Offcuts: Junk Storage By: Don Heisz

I have come to a conclusion regarding storage. The best storage available for well over 90% of whatever it is you want to store is a garbage bag set on the curb at the end of your driveway (or put in a dumpster, or brought to the dump, or ejected into outer space). So many things look so very useful when you have them in your hands and they almost always end up usefully collecting dust on a shelf or in a corner or in a closet.
I’m not being one of these de-clutter people you come across on tv or the internet. I’m not talking about simplifying your life by reducing the amount of stuff you have. Frankly, that would just be an excuse. And, also, some people just need to have their toys taken away or they can’t go to bed. Or at least it seems that way. What I’m really talking about is reducing the amount of useless junk that occupies your space.

I have recently been renovating half of my basement. It has, up to this point, been a repository for all things not currently being used by the members of my household. I recall how vast and open the space looked when I first saw this house. It was impressive (unlike the main floor of the house, about which I then said should have been demolished and rebuilt because it was so bad). After moving in, the basement was supposed to be set up as a “rec-room” for the kids. Instead, it became home to boxes.
You know how it goes. You are moving from one place to another and the single worst thing about doing that is packing. You have to get everything out of everywhere and load in all into boxes that can be carried (unlike the best solution: loading it into a dumpster that a truck carts away). If you are “smart”, you label the boxes so you can get the essential items after the move.
The essential items, as it turns out, happened to be the things that people carried in their personal luggage and the items in boxes marked “kitchen”. Almost everything else stayed in its box for a long time.
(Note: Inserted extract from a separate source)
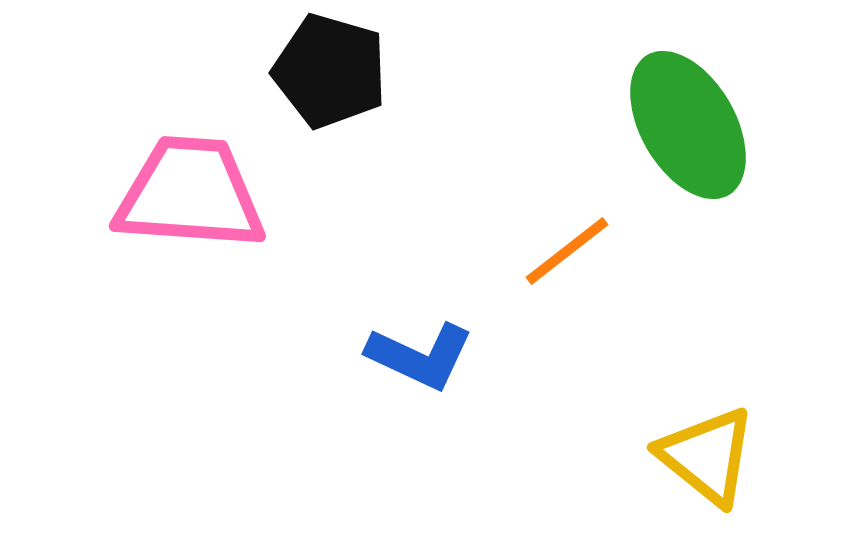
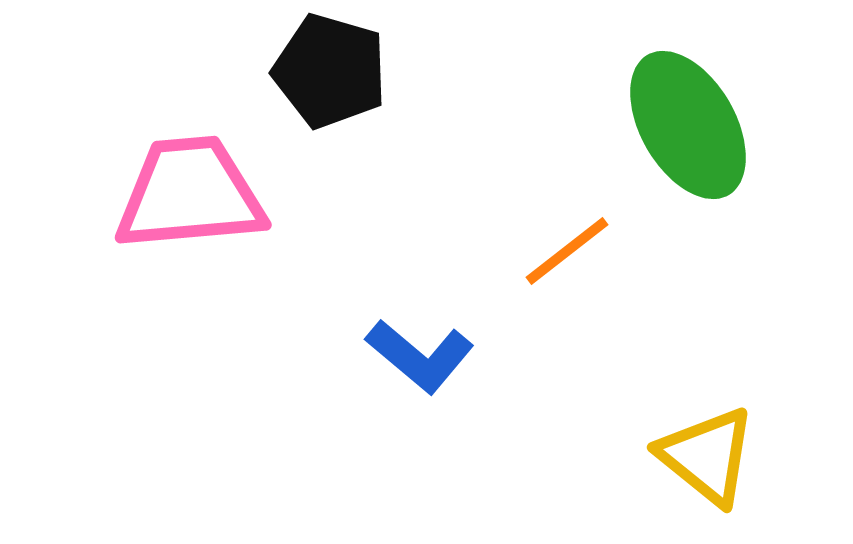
pink trapezoid: rotated 9 degrees counterclockwise
blue L-shape: rotated 15 degrees clockwise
My renovation down there was to make a storage room and an extra bedroom. I first needed to clear the space and that’s when I encountered so much stuff that had been packed up years ago. And, as I looked through it, I recognized a lot of it as things I had once decided should be kept in case they became useful. Such things tend to be of no real monetary value. They probably can’t even be sold on eBay. And you can sell anything on eBay.
This has lead me to derive a good way to determine whether or not you need something. Take all of your potentially useful stuff and throw it into a big room. Let half a year go by. Then dispose of everything that’s left in that room. Chances are, if you ever do need one of those things, you can borrow it from someone.

Oddly enough, I found no caulking guns amongst all the stuff I have been sifting through. I did find a coping saw, though. Actually, I found two coping saws. Turns out they are twice as useless as they seem.
I have successfully managed to finish the storage room down there. It’s not very big, just five feet wide and eleven feet long. My idea is that it should have shelves along each wall and that anything that can’t fit in there should just go away.
But I think the key to successful storage in such a room is periodically examining what’s in there. If you’ve been storing your Perry Como records for eighteen years, maybe you should try to sell them. I’m not sure anyone will buy them, but you can try.

I know that people like to keep track of themselves through this succession of accumulated junk. Memories are tied to things. But you can take a picture and put that in a box. That is, if you can find your camera, which quite likely is itself hidden away somewhere.